Pipeline Variables
Pipeline variables are constants defined in the YAML pipeline: header and accessible in CXL expressions. They provide a way to parameterize pipeline behavior without modifying CXL logic.
Defining variables
Variables are declared in the vars: block of the pipeline: section:
pipeline:
name: order_processing
vars:
high_value_threshold: 500
express_surcharge: 5.99
report_title: "Monthly Orders"
apply_discount: true
tax_rate: 0.085
Variables are scalar values only: strings, numbers (integers and floats), and booleans. Complex types (arrays, objects) are not supported.

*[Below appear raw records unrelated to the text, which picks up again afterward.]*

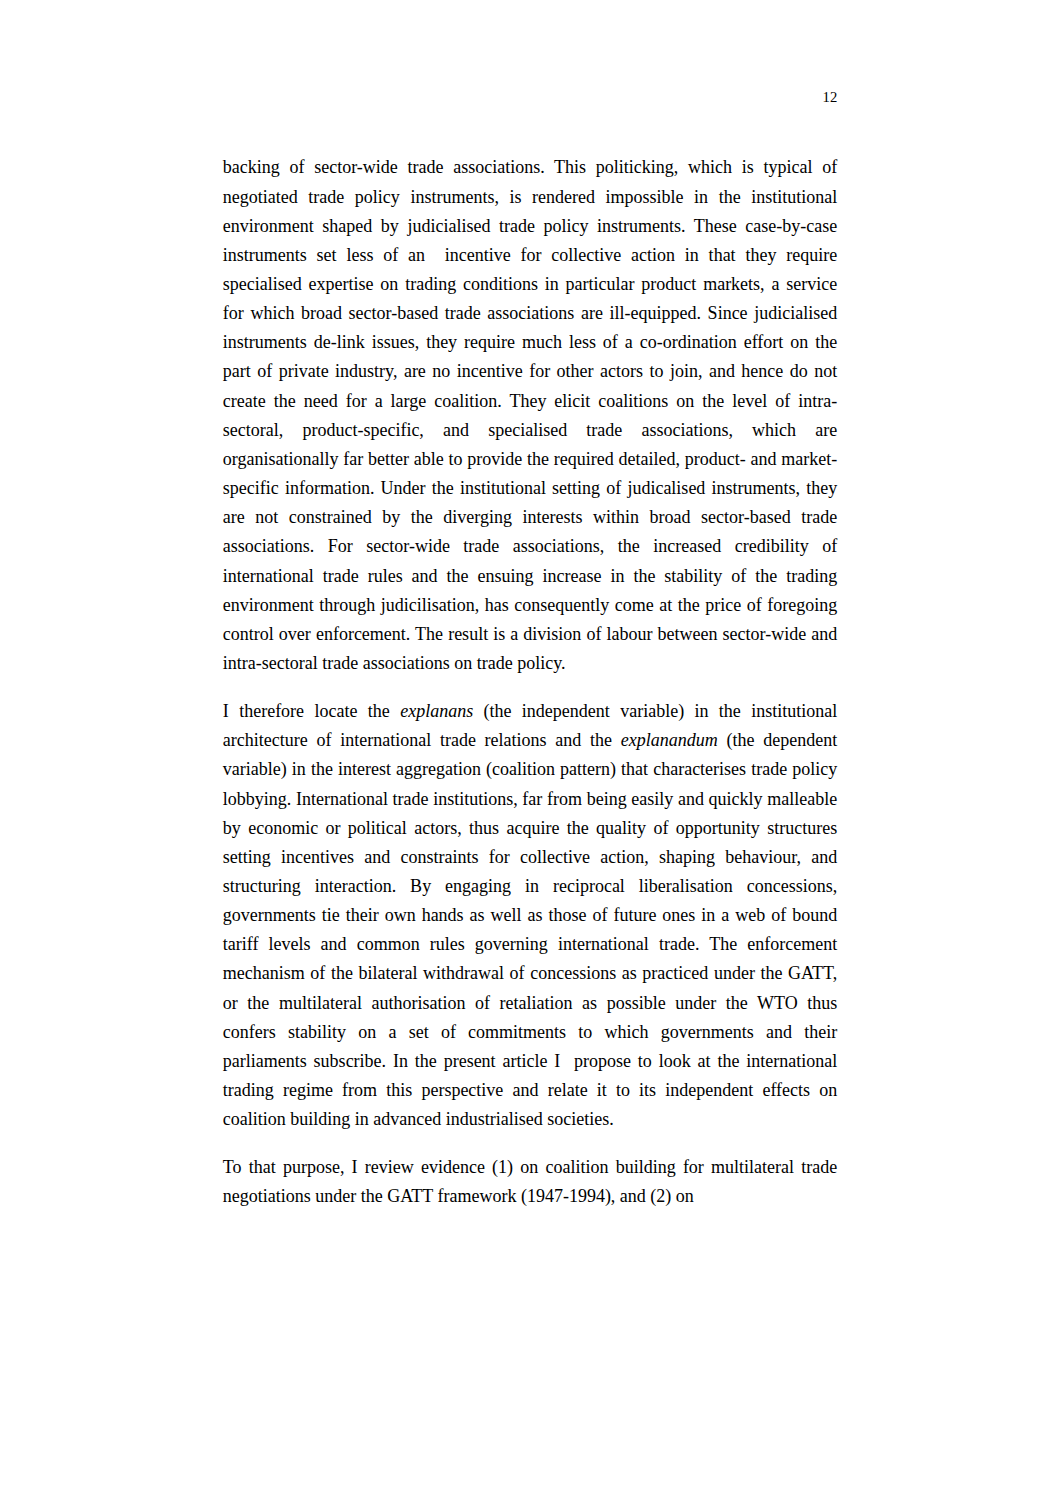12
backing of sector-wide trade associations. This politicking, which is typical of negotiated trade policy instruments, is rendered impossible in the institutional environment shaped by judicialised trade policy instruments. These case-by-case instruments set less of an incentive for collective action in that they require specialised expertise on trading conditions in particular product markets, a service for which broad sector-based trade associations are ill-equipped. Since judicialised instruments de-link issues, they require much less of a co-ordination effort on the part of private industry, are no incentive for other actors to join, and hence do not create the need for a large coalition. They elicit coalitions on the level of intra-sectoral, product-specific, and specialised trade associations, which are organisationally far better able to provide the required detailed, product- and market-specific information. Under the institutional setting of judicalised instruments, they are not constrained by the diverging interests within broad sector-based trade associations. For sector-wide trade associations, the increased credibility of international trade rules and the ensuing increase in the stability of the trading environment through judicilisation, has consequently come at the price of foregoing control over enforcement. The result is a division of labour between sector-wide and intra-sectoral trade associations on trade policy.
I therefore locate the explanans (the independent variable) in the institutional architecture of international trade relations and the explanandum (the dependent variable) in the interest aggregation (coalition pattern) that characterises trade policy lobbying. International trade institutions, far from being easily and quickly malleable by economic or political actors, thus acquire the quality of opportunity structures setting incentives and constraints for collective action, shaping behaviour, and structuring interaction. By engaging in reciprocal liberalisation concessions, governments tie their own hands as well as those of future ones in a web of bound tariff levels and common rules governing international trade. The enforcement mechanism of the bilateral withdrawal of concessions as practiced under the GATT, or the multilateral authorisation of retaliation as possible under the WTO thus confers stability on a set of commitments to which governments and their parliaments subscribe. In the present article I propose to look at the international trading regime from this perspective and relate it to its independent effects on coalition building in advanced industrialised societies.
To that purpose, I review evidence (1) on coalition building for multilateral trade negotiations under the GATT framework (1947-1994), and (2) on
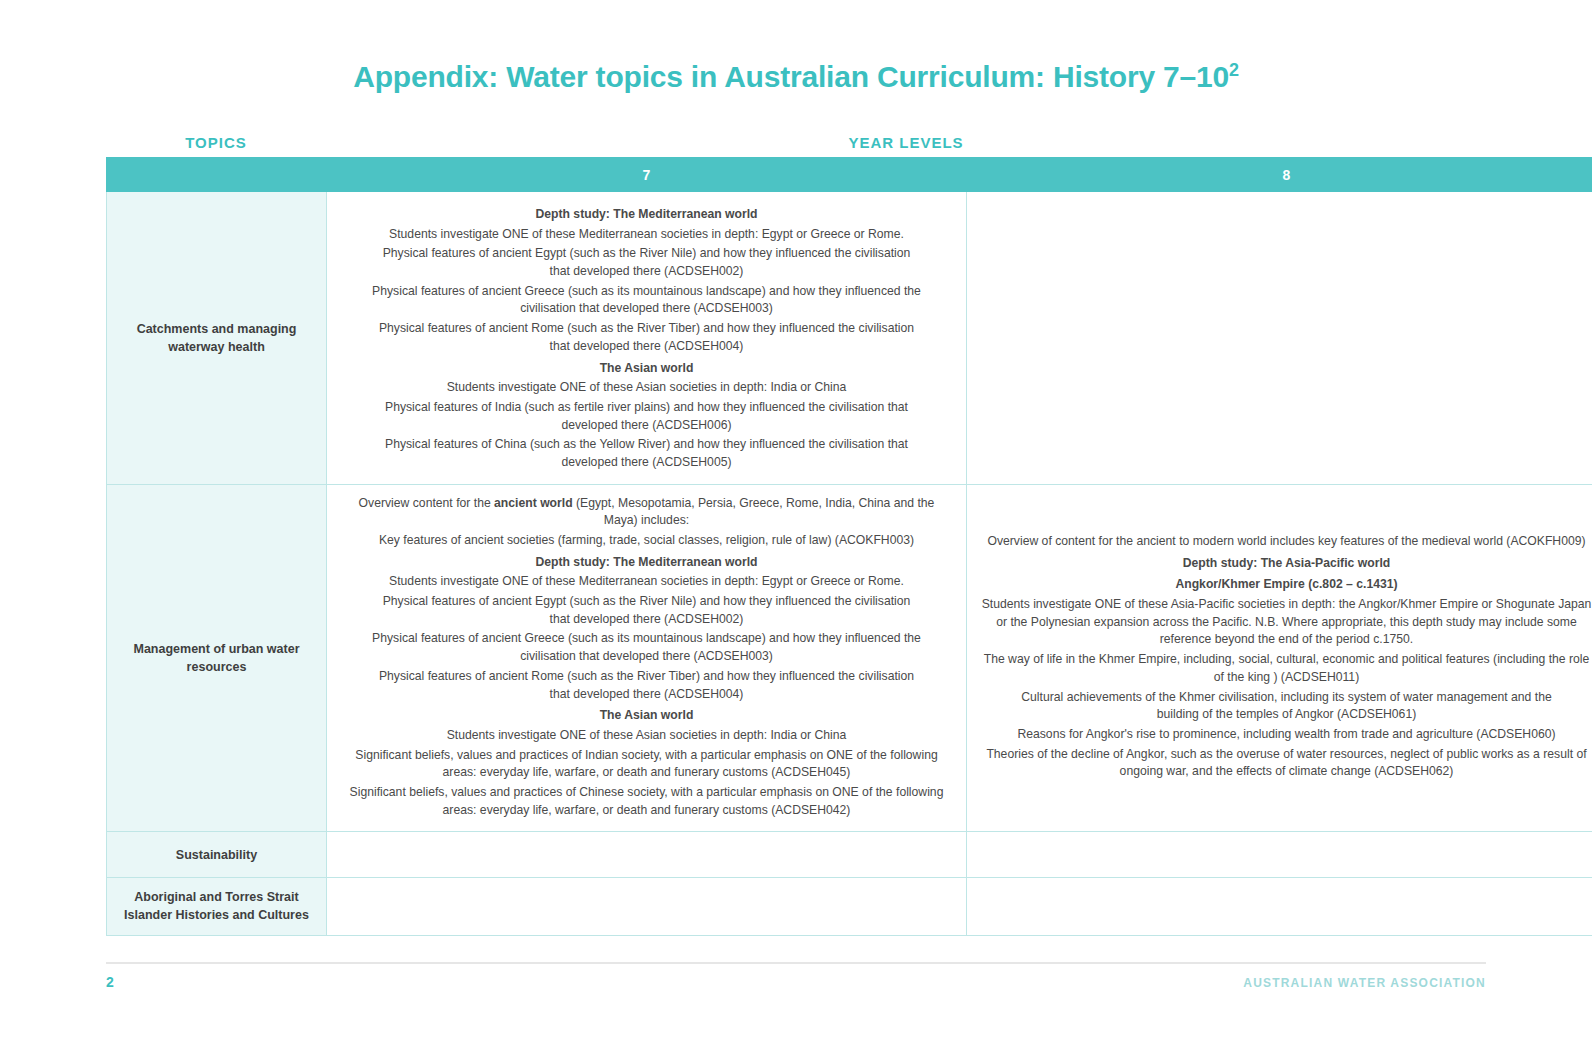Appendix: Water topics in Australian Curriculum: History 7–102
TOPICS
YEAR LEVELS
| | 7 | 8 |
| --- | --- | --- |
| Catchments and managing waterway health | Depth study: The Mediterranean world Students investigate ONE of these Mediterranean societies in depth: Egypt or Greece or Rome. Physical features of ancient Egypt (such as the River Nile) and how they influenced the civilisation that developed there (ACDSEH002) Physical features of ancient Greece (such as its mountainous landscape) and how they influenced the civilisation that developed there (ACDSEH003) Physical features of ancient Rome (such as the River Tiber) and how they influenced the civilisation that developed there (ACDSEH004) The Asian world Students investigate ONE of these Asian societies in depth: India or China Physical features of India (such as fertile river plains) and how they influenced the civilisation that developed there (ACDSEH006) Physical features of China (such as the Yellow River) and how they influenced the civilisation that developed there (ACDSEH005) | |
| Management of urban water resources | Overview content for the ancient world (Egypt, Mesopotamia, Persia, Greece, Rome, India, China and the Maya) includes: Key features of ancient societies (farming, trade, social classes, religion, rule of law) (ACOKFH003) Depth study: The Mediterranean world Students investigate ONE of these Mediterranean societies in depth: Egypt or Greece or Rome. Physical features of ancient Egypt (such as the River Nile) and how they influenced the civilisation that developed there (ACDSEH002) Physical features of ancient Greece (such as its mountainous landscape) and how they influenced the civilisation that developed there (ACDSEH003) Physical features of ancient Rome (such as the River Tiber) and how they influenced the civilisation that developed there (ACDSEH004) The Asian world Students investigate ONE of these Asian societies in depth: India or China Significant beliefs, values and practices of Indian society, with a particular emphasis on ONE of the following areas: everyday life, warfare, or death and funerary customs (ACDSEH045) Significant beliefs, values and practices of Chinese society, with a particular emphasis on ONE of the following areas: everyday life, warfare, or death and funerary customs (ACDSEH042) | Overview of content for the ancient to modern world includes key features of the medieval world (ACOKFH009) Depth study: The Asia-Pacific world Angkor/Khmer Empire (c.802 – c.1431) Students investigate ONE of these Asia-Pacific societies in depth: the Angkor/Khmer Empire or Shogunate Japan or the Polynesian expansion across the Pacific. N.B. Where appropriate, this depth study may include some reference beyond the end of the period c.1750. The way of life in the Khmer Empire, including, social, cultural, economic and political features (including the role of the king ) (ACDSEH011) Cultural achievements of the Khmer civilisation, including its system of water management and the building of the temples of Angkor (ACDSEH061) Reasons for Angkor's rise to prominence, including wealth from trade and agriculture (ACDSEH060) Theories of the decline of Angkor, such as the overuse of water resources, neglect of public works as a result of ongoing war, and the effects of climate change (ACDSEH062) |
| Sustainability | | |
| Aboriginal and Torres Strait Islander Histories and Cultures | | |
2
AUSTRALIAN WATER ASSOCIATION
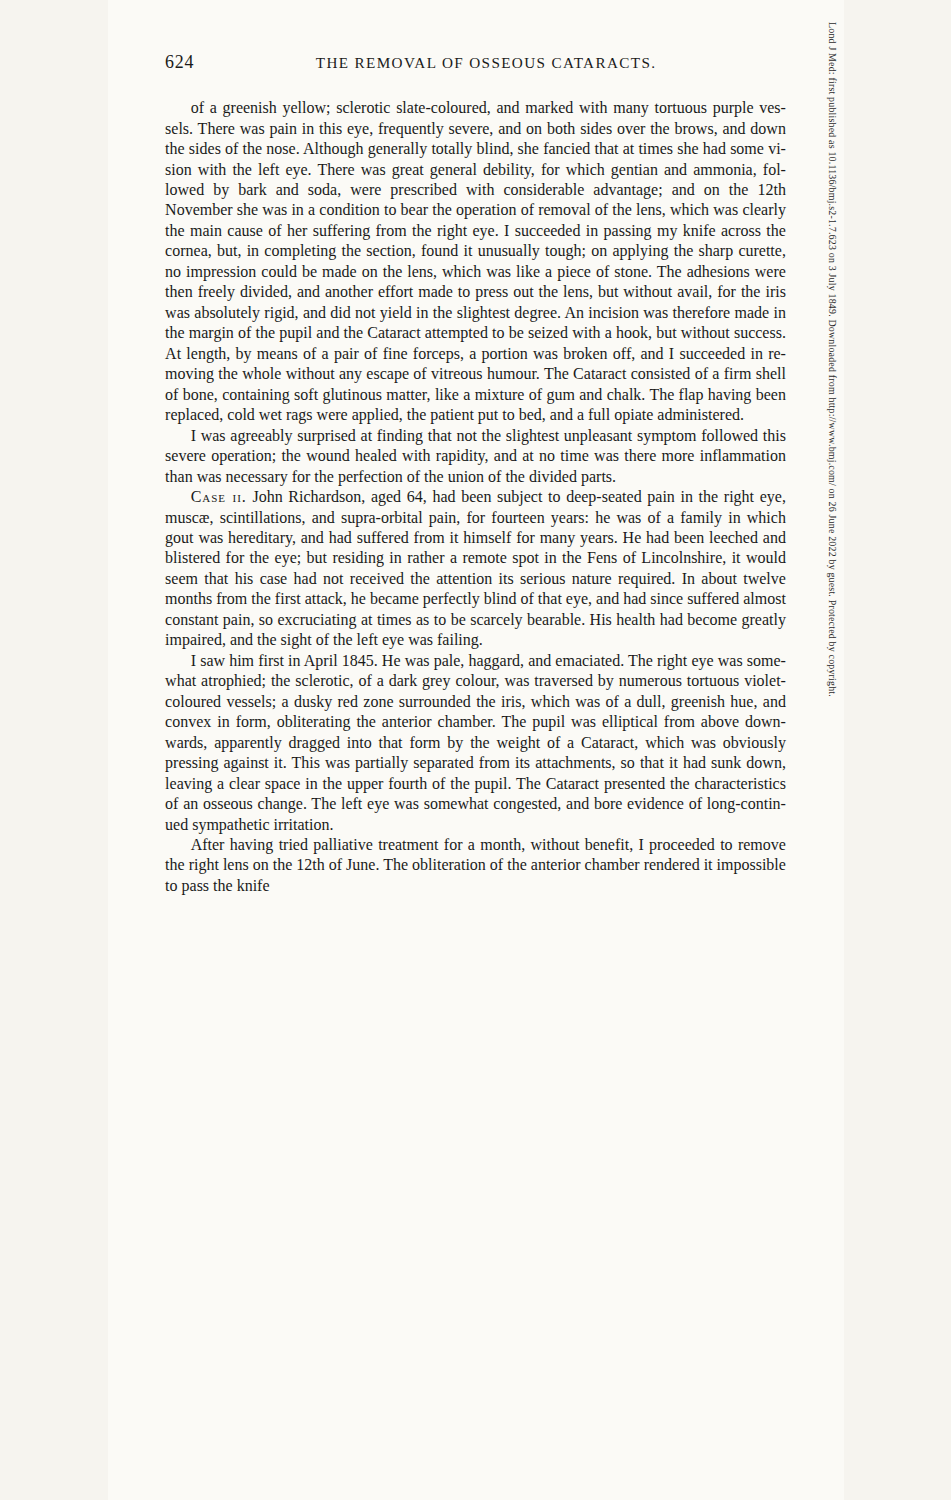Lond J Med: first published as 10.1136/bmj.s2-1.7.623 on 3 July 1849. Downloaded from http://www.bmj.com/ on 26 June 2022 by guest. Protected by copyright.
624
The Removal of Osseous Cataracts.
of a greenish yellow; sclerotic slate-coloured, and marked with many tortuous purple vessels. There was pain in this eye, frequently severe, and on both sides over the brows, and down the sides of the nose. Although generally totally blind, she fancied that at times she had some vision with the left eye. There was great general debility, for which gentian and ammonia, followed by bark and soda, were prescribed with considerable advantage; and on the 12th November she was in a condition to bear the operation of removal of the lens, which was clearly the main cause of her suffering from the right eye. I succeeded in passing my knife across the cornea, but, in completing the section, found it unusually tough; on applying the sharp curette, no impression could be made on the lens, which was like a piece of stone. The adhesions were then freely divided, and another effort made to press out the lens, but without avail, for the iris was absolutely rigid, and did not yield in the slightest degree. An incision was therefore made in the margin of the pupil and the Cataract attempted to be seized with a hook, but without success. At length, by means of a pair of fine forceps, a portion was broken off, and I succeeded in removing the whole without any escape of vitreous humour. The Cataract consisted of a firm shell of bone, containing soft glutinous matter, like a mixture of gum and chalk. The flap having been replaced, cold wet rags were applied, the patient put to bed, and a full opiate administered.
I was agreeably surprised at finding that not the slightest unpleasant symptom followed this severe operation; the wound healed with rapidity, and at no time was there more inflammation than was necessary for the perfection of the union of the divided parts.
Case ii. John Richardson, aged 64, had been subject to deep-seated pain in the right eye, muscæ, scintillations, and supra-orbital pain, for fourteen years: he was of a family in which gout was hereditary, and had suffered from it himself for many years. He had been leeched and blistered for the eye; but residing in rather a remote spot in the Fens of Lincolnshire, it would seem that his case had not received the attention its serious nature required. In about twelve months from the first attack, he became perfectly blind of that eye, and had since suffered almost constant pain, so excruciating at times as to be scarcely bearable. His health had become greatly impaired, and the sight of the left eye was failing.
I saw him first in April 1845. He was pale, haggard, and emaciated. The right eye was somewhat atrophied; the sclerotic, of a dark grey colour, was traversed by numerous tortuous violet-coloured vessels; a dusky red zone surrounded the iris, which was of a dull, greenish hue, and convex in form, obliterating the anterior chamber. The pupil was elliptical from above downwards, apparently dragged into that form by the weight of a Cataract, which was obviously pressing against it. This was partially separated from its attachments, so that it had sunk down, leaving a clear space in the upper fourth of the pupil. The Cataract presented the characteristics of an osseous change. The left eye was somewhat congested, and bore evidence of long-continued sympathetic irritation.
After having tried palliative treatment for a month, without benefit, I proceeded to remove the right lens on the 12th of June. The obliteration of the anterior chamber rendered it impossible to pass the knife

Accessing variables in CXL
Use the $vars.* namespace to reference variables in CXL expressions:
- type: transform
name: classify_orders
input: orders
config:
cxl: |
emit order_id = order_id
emit amount = amount
emit is_high_value = amount > $vars.high_value_threshold
emit surcharge = if shipping == "express" then $vars.express_surcharge else 0
emit total = amount + surcharge
The $pipeline.* namespace also provides access to pipeline-level metadata.
Variable semantics
Variables are frozen at pipeline start and constant across all records. They cannot be modified during execution. This makes them suitable for:
- Thresholds and cutoff values
- Fixed surcharges, tax rates, and multipliers
- Labels and titles for report headers
- Feature flags that control conditional logic
Using variables with channels
Variables defined in pipeline.vars serve as defaults. The channel system can override these values per client or environment without modifying the pipeline YAML:
# Pipeline: pipeline.yaml
pipeline:
name: invoice_processing
vars:
express_surcharge: 5.99
late_fee: 25.00
# Channel: channels/acme-corp/channel.yaml
_channel:
id: acme-corp
name: "Acme Corp"
active: true
variables:
EXPRESS_SURCHARGE: "8.99"
When run with --channel acme-corp, the channel variable overrides the pipeline default.
Complete example
pipeline:
name: sales_report
vars:
min_amount: 100
commission_rate: 0.12
region_label: "North America"
include_pending: false
nodes:
- type: source
name: sales
config:
name: sales
type: csv
path: "./data/sales.csv"
schema:
- { name: sale_id, type: int }
- { name: rep_name, type: string }
- { name: amount, type: float }
- { name: status, type: string }
- type: transform
name: compute
input: sales
config:
cxl: |
filter amount >= $vars.min_amount
filter if $vars.include_pending then true else status == "closed"
emit sale_id = sale_id
emit rep_name = rep_name
emit amount = amount
emit commission = amount * $vars.commission_rate
emit region = $vars.region_label
- type: aggregate
name: rep_totals
input: compute
config:
group_by: [rep_name]
cxl: |
emit total_sales = sum(amount)
emit total_commission = sum(commission)
emit deal_count = count(*)
- type: output
name: report
input: rep_totals
config:
name: report
type: csv
path: "./output/sales_report.csv"
sort_order:
- { field: "total_sales", order: desc }